When I was furiously networking in the summer of 2017, a chance encounter lead to a conversation on books and I heard my quarry say - "I don't read business books that are less than 10 years old". I remember coming away from that exchange thinking - Waw! What a tool! However, this book has now made me see the wisdom in that offhand comment.
Hooked is roundly recommended by every product person and builder of any repute in tech. Either these simple haven't read the book or they are just plain stupid. Nir Eyal's seductively titled book offers to pull the veil behind the success of companies like Facebook, Paypal, Airbnb, and other billion-dollar behemoths that has anyone who has ever successfully gotten "Hello World" to be executed in C++, frothing at the mouth.

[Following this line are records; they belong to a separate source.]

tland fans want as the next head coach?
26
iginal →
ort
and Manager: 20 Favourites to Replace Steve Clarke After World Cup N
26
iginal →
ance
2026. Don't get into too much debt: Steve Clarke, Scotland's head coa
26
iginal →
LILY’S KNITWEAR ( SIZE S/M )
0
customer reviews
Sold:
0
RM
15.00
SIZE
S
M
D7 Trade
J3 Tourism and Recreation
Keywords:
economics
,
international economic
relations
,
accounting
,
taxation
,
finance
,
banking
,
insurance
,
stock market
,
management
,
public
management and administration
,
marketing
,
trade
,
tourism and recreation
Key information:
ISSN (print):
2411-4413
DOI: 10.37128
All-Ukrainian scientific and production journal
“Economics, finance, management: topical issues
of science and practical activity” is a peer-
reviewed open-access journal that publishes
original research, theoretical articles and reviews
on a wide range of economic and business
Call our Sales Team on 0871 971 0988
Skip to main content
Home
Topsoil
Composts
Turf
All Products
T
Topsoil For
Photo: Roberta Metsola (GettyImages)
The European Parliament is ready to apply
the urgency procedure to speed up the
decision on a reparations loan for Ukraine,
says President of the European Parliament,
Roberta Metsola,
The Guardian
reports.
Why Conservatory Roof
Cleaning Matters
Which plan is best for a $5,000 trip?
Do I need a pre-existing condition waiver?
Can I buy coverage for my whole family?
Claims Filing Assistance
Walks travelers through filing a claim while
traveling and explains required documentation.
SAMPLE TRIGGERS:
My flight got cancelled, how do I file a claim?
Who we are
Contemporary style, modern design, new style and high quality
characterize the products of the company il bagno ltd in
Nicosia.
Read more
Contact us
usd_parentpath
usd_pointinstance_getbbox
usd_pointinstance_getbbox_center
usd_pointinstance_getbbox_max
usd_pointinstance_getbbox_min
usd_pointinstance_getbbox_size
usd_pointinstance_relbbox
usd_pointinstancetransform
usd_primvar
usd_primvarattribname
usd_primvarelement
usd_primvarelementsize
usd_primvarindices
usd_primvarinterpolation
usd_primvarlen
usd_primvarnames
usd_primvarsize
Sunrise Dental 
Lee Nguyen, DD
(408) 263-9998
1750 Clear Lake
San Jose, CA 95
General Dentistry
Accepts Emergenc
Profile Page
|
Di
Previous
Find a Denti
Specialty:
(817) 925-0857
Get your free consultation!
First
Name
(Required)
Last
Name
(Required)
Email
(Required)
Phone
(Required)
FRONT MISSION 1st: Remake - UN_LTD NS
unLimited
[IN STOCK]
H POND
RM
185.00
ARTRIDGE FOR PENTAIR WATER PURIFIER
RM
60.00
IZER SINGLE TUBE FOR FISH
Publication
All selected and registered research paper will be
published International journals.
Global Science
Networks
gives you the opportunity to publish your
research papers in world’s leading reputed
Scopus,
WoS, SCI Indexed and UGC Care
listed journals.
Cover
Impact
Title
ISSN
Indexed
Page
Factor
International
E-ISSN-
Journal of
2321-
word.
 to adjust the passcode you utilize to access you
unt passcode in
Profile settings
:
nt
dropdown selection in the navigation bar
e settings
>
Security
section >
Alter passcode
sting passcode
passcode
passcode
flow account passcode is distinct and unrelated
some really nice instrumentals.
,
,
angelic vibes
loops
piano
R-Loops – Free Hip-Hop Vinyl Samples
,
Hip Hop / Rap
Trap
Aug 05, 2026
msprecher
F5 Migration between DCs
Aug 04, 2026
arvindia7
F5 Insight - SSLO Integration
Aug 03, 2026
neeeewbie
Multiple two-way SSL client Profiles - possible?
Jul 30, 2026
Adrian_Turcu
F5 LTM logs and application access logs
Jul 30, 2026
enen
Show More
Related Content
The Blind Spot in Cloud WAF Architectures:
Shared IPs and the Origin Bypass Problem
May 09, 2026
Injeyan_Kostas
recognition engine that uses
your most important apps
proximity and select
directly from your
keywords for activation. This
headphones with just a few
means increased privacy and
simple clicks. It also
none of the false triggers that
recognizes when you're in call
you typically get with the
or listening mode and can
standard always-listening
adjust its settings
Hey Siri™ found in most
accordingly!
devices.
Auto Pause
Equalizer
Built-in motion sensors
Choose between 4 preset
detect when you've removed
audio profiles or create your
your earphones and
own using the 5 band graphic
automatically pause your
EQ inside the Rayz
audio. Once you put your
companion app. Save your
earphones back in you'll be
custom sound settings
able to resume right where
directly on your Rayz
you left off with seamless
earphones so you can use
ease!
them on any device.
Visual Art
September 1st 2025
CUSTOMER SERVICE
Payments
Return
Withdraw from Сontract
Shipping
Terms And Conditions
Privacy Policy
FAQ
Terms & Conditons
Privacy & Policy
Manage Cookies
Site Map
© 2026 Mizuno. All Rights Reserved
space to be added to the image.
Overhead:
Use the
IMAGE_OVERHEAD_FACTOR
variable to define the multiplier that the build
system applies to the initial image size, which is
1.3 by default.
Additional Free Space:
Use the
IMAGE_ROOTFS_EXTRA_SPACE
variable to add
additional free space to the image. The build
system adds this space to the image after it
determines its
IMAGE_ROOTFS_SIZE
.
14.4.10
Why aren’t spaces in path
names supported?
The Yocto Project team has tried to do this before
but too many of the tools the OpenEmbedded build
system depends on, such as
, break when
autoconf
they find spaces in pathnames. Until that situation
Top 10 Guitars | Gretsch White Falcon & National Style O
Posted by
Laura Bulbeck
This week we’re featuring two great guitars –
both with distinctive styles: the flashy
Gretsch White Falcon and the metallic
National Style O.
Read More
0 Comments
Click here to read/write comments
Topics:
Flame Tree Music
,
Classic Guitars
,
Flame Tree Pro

The book is a post-facto look at these companies and how they "created" virality. It offers the promise that you too can use these frameworks to create the next viral product. This is the problem. When Zuck designed Facebook or Facemash, he wasn't thinking about how to use the Endowment Effect to increase value or studying Behavioral Econ to codify how he could incorporate variable rewards in the form of likes and comments to keep people coming back to the platform. Simply, people who build viral products were not using a framework. So, this reduction of virality and stickiness to a few factors is absurd at best and asinine at worst.
Here is my attempt at using the "Hooked" framework to analyze a habit-forming product - toothpaste. If you keenly observe, the internal trigger for someone to use a toothpaste is not to have bad breath so that they can signal to potential mates of their preferred genders of their genetic robustness. On understanding, this crucial insight, toothpaste companies can create a product. They should be careful that it isn't a product that you use once and it solves your problem. You must keep the user coming back to it at a determined frequency, say once every morning after they wake up. This variable reward compared with the internal trigger will cause virality and make your toothpaste viral (and also your competition which reduces your product to becoming a commodity but let's not think about that for now). Now, use this framework in the productivity app you are building to get everyone in the world "hooked" to your product. Thanks for coming to my Ted talk! *If you work in product, you should be furiously applauding right now*
I want to revisit the early maxim I was introduced to - Don't read any business book that is less than 10 years old. This book simply packages what was old into new with jargon. Clay Christensen's Job-To-Be-Done and Ted Levitt's - "People want quarter-inch holes, not drills maxim" is timeless for a reason. Those ideas were developed through unbiased common sense and articulated through simple language and far more importantly, have been successfully reproduced over and over again. The same cannot be said for ideas expressed in Hooked. This book is a fine example of a misguided blog post that became a book because snake-oil sells well during a gold rush. When no one knows what they are doing, the arcane becomes interesting.
If you are considering reading this, look for an article on Clay Christen's JBTD and read Ted Levitt's Marketing Myopia essay. Once you finish them, try to summarize what they are saying. Yes, I am saying, read a little to educate yourself and maybe, just maybe, think for yourself. If you are going to be building a billion-dollar product, you may seek all the advice you want but you are going to have to think for yourself and make decisions based on your convictions and be able to explain them so that others can understand.
Be wary of anyone who tries to sell you a secret. Listen with an open mind and evaluate the "secret" on its merits. As Naval Ravikanth said on Joe Rogan - There are no new ideas. All new ideas are old ideas and someone has probably already said it better. I hate that this book has made me agree with Naval Ravikanth who I find to be insufferable. But I assume that is perhaps growth, you don't have to like the person to think their idea has merit. I don't like Hooked, perhaps Nir Eyal is a good product person.